A Language for Every Reddit

T-SNE, LIWC, and Subreddits

This is your Project description. Whether your work is based on text, images, videos or a different medium, providing a brief summary will help visitors understand the context and background. Then use the media section to showcase your project!

A Language for Every Reddit

T-SNE, LIWC, and Subreddits

The work below was a part of my final project in my MS CS. It visualizes the relationship between various subreddits and groups of subreddits based on their word use, and its visualizations show, or at least strongly suggest, that each of these online social groups uses a different vocabulary. This project touches on many of my favorite topics, including dimensionality reduction, data visualization, linguistic style, big data, and NLP for mental health.

Research related to this project spanned most of 2018 and some of 2019. Initial versions of this document were completed in March of 2019. Related PySpark code, presentations, etc. can be found on Github.

T-SNE and Reddit

Online forums provide a wealth of language data and even, by the topical nature of the forums, come complete with some labeling. One can assume, with some level of confidence, that the language of a forum titled 'teenagers' has a strong relationship with the language of teenagers themselves, and the occasional misleading title is manageable. Researchers have already made some use of loosely labeled data to research patterns in the mental health community. The work below was inspired by Al-Mosaiwi and Johnstone's In an Absolute State which showed increased use of absolutist words ('always', 'never', 'completely', etc.) in forums concerning depression, anxiety, and suicidal ideation. This analysis uses Al-Mosaiwi and Johnstone's list of absolutist words alongside several other sentiment dictionaries (see also Linguistic Inquiry and Word Count (LIWC) software) representing categories such as functional, negation, positive emotion, negative emotion, body, work, leisure, and money related words.
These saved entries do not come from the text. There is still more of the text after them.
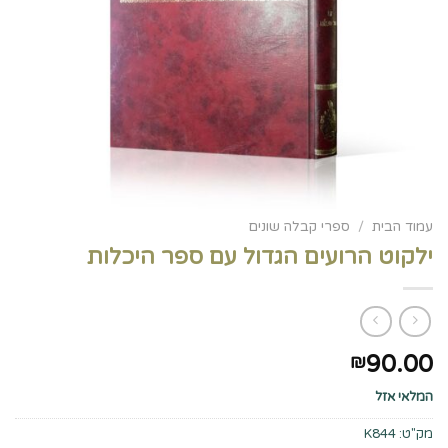
עמוד הבית
/
ספרי קבלה שונים
ילקוט הרועים הגדול עם ספר היכלות
90.00
₪
המלאי אזל
מק"ט:
K844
The remarkable result is that the language use each subreddit, even when represented by these dictionary frequencies alone, is completely distinguishable from other subreddits, and subreddits also tend to form clusters within the categories they were selected to represent (video gaming, mental health, computers, relationships, recreational drugs, sports, and media). The easiest way to see this result is via t-SNE dimensionality reduction, which takes as input dictionary frequencies (or a normalized, PCA reduced representation thereof) and outputs two-dimensional points, which are graphed below. For more information on the t-SNE algorithm, see the original paper on it or these slides introducing the concept (additional presentation notes to come). \

The notebook code and graphs below present the data and resulting visualizations. I've removed the least interesting code blocks; for the curious, that code, as well as a few other examples from other projects, is available in this folder on my GitHub. If you're interested in these results, my work on forum language, or how else I think t-SNE visualizations could help make NLP and DL more understandable, please email me!

Embed Section Title

Embed Section Subtitle

This is your Embedded item paragraph. It’s a great place to add a description of your written, illustrated or visual content, as well as any other format that you have embedded in your site. Don’t hesitate to use this space to add valuable information for your users, and encourage them to take action.